Passage given
—————

In this example, in leds_example.c there are 4 called functions for which the C source code is not provided. These functions are sw_ctrl(), leds_ctrl(), sevensegments_ctrl() and btn_ctrl(). They are defined as extern in separate headers. Their prototypes are the following.

extern unsigned short sw_ctrl();
extern void leds_ctrl(unsigned short val);
extern void sevensegments_ctrl(unsigned long long val, unsigned long long mask);
extern unsigned char btn_ctrl();

Every function acts as a device driver for some peripherals of the board. It has not yet been shown how to specify to bambu how the pins are connected, but this aspect can be ignored for the moment.

The function sw_ctrl() is used to read the position of the manual switches. From the C source code side, it takes no arguments and returns an unsigned short. The returned value is 16 bits wide and every bit represents the position of a manual switch. It takes no argument because the value of the switches will be internally read from some I/O pin.

The function leds_ctrl() controls the LEDs connected to the switches. It takes an unsigned short argument and it returns void. The argument is an unsigned short representing the position of the manual switches. No value is returned, but internally the function sets some I/O pins to power on the LEDs whose corresponding switches are set to “1”.

—————

Requirement
Continue the description of the driver functions in leds_example.c above, starting right after its final sentence.

Information supplied
—————

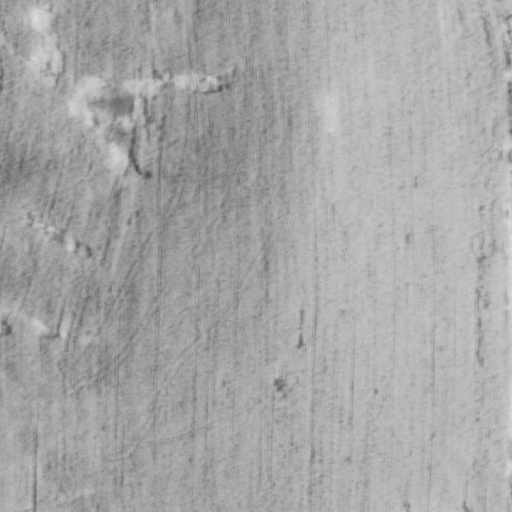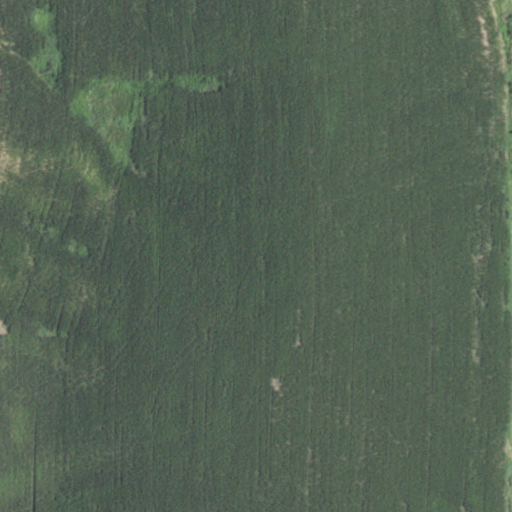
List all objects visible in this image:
crop: (256, 256)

—————

Response
The function sevensegments_ctrl() drives the 7-segments displays. It takes two unsigned long long arguments: val and mask. These values are used to make the displays show the correct numbers. The specification of the format can be found on the datasheet of the board. Also, this function does not return any value, because the 7-segments displays have no notification mechanism to communicate the success of the operation.

Finally, btn_ctrl() handles the two pushbuttons. It takes no arguments, because the state of the buttons is read from I/O pins, and it returns an unsigned char representing the state of the buttons.

These four modules will not be synthesized from C code, but the already existing Verilog modules will be used: sw_ctrl.v, leds_ctrl.v, sevensegments_ctrl.v and btn_ctrl.v. The information on where are the descriptions of these Verilog modules is contained in IPs.xml.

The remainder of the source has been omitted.